Sunday, 18 December 2016

Humanitarianism has become a side show to war

Aleppo has entered tragedy

       
           The long battle for Syria’s second city of Aleppo has entered tragedy for entire humanism.  Whatever the causes behind, but biggest losses are Humanitarian. Result showing more then 4 lakh killed (http://www.aljazeera.com/news/2016/04/staffan-de-mistura-400000-killed-syria-civil-war-160423055735629.html) and an estimated 2,50,000- 3,00,000 civilians have been trapped (http://www.bbc.com/news/world-middle-east-37008100) in rebel-held parts of Aleppo since early July. Indian has the ideology of Vasudhaiva Kutumbakam that means “the World is one family”. But the situation says to India is keeping silence. Why is it that no one in India is responding? Don’t lives matter?” Humanitarianism has become a side show to war, a cubbyhole next to it rather than an ethical challenge to war. While war is getting to be technocratically lethal, ethics has taken a deeper downturn. If ethics has not been able to cope with the technocratic and political logic of war then some more valuable duties not being followed by us. A lone voice like Pope Francis is not enough. Humanitarianism has become a side show to war, a cubbyhole next to it rather than an ethical challenge to war. The work that groups like Médecins Sans Frontières did in challenging the passive nature of humanitarianism needs to be deepened and thickened. The logic of war sometimes paints a situation with broad brushes. To paint an entire city as terrorist allows for mass violence, permits one to ignore the innocent living helplessly within it. Even the poignancy of Facebook messages falls on deaf ears, disappearing into the silences of the global world.

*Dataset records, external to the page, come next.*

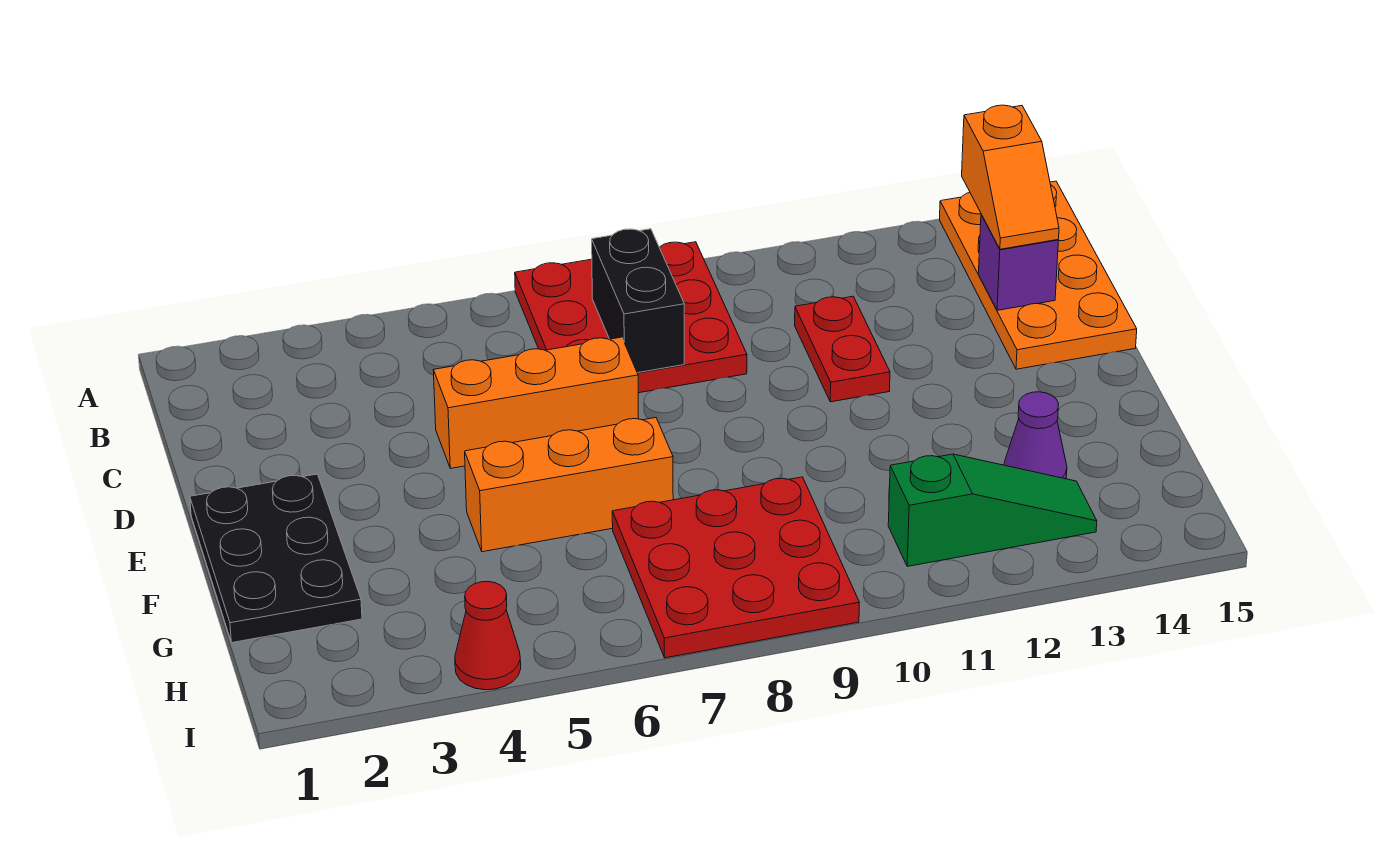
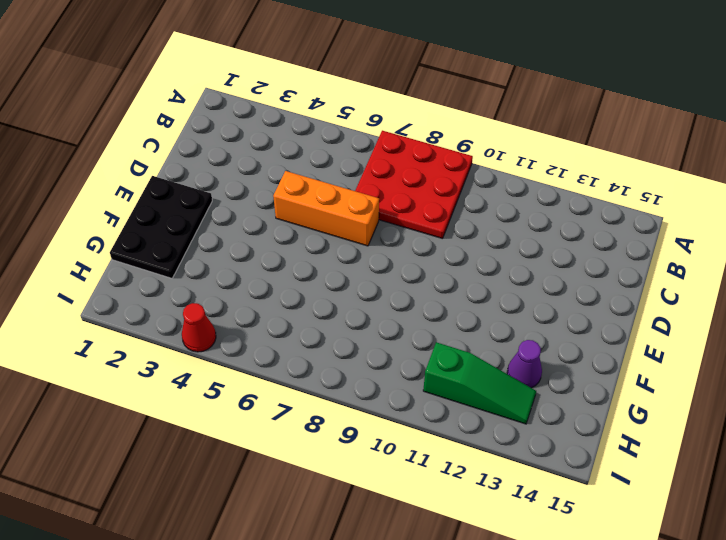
none -> orange 2x4 plate [940,181,1137,369]
none -> red 1x2 plate [795,296,890,402]
none -> orange 1x3 brick [465,418,673,552]

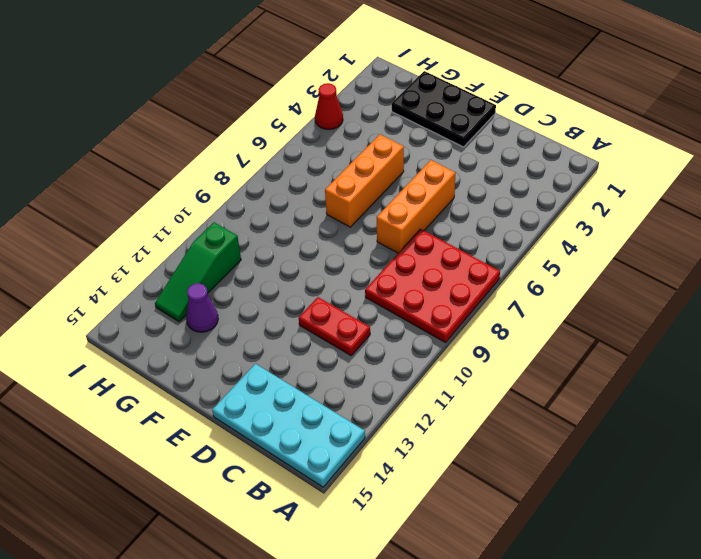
cyan 2x4 plate [212,364,365,487] -> orange 2x4 plate [940,181,1137,369]
none -> red 3x3 plate [612,477,859,658]
none -> black 1x2 brick [592,229,684,373]
none -> purple 1x1 brick [978,215,1058,310]

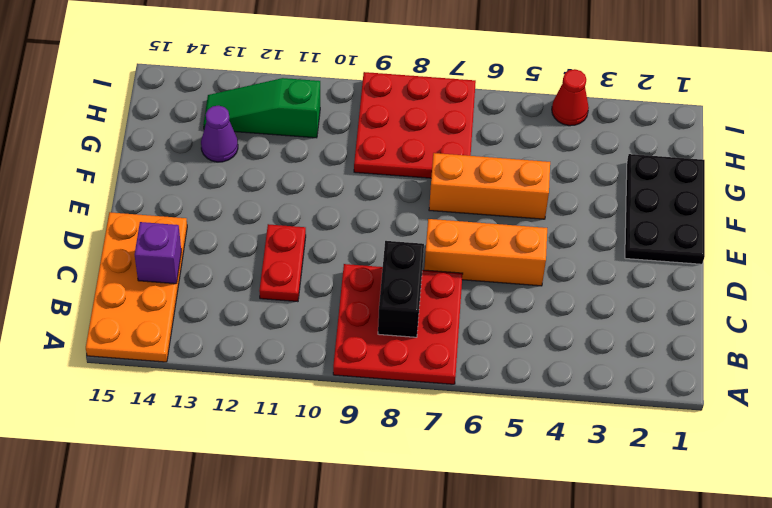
none -> orange 1x2 slope [962,105,1059,249]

Today as Indians read the newspapers celebrating Virat Kohli’s cricketing exploits or discuss the wisdom of demonetisation, I hope they spare a moment for Aleppo and I hope they will act on it. For too long, we have been a passive society, deaf to Rwanda, Somalia, Syria. Our foreign policy is a piece of empty piety. It is time the little creativities of compassion and ethics enter our lives. Maybe Aleppo can be a first step to a more humane India.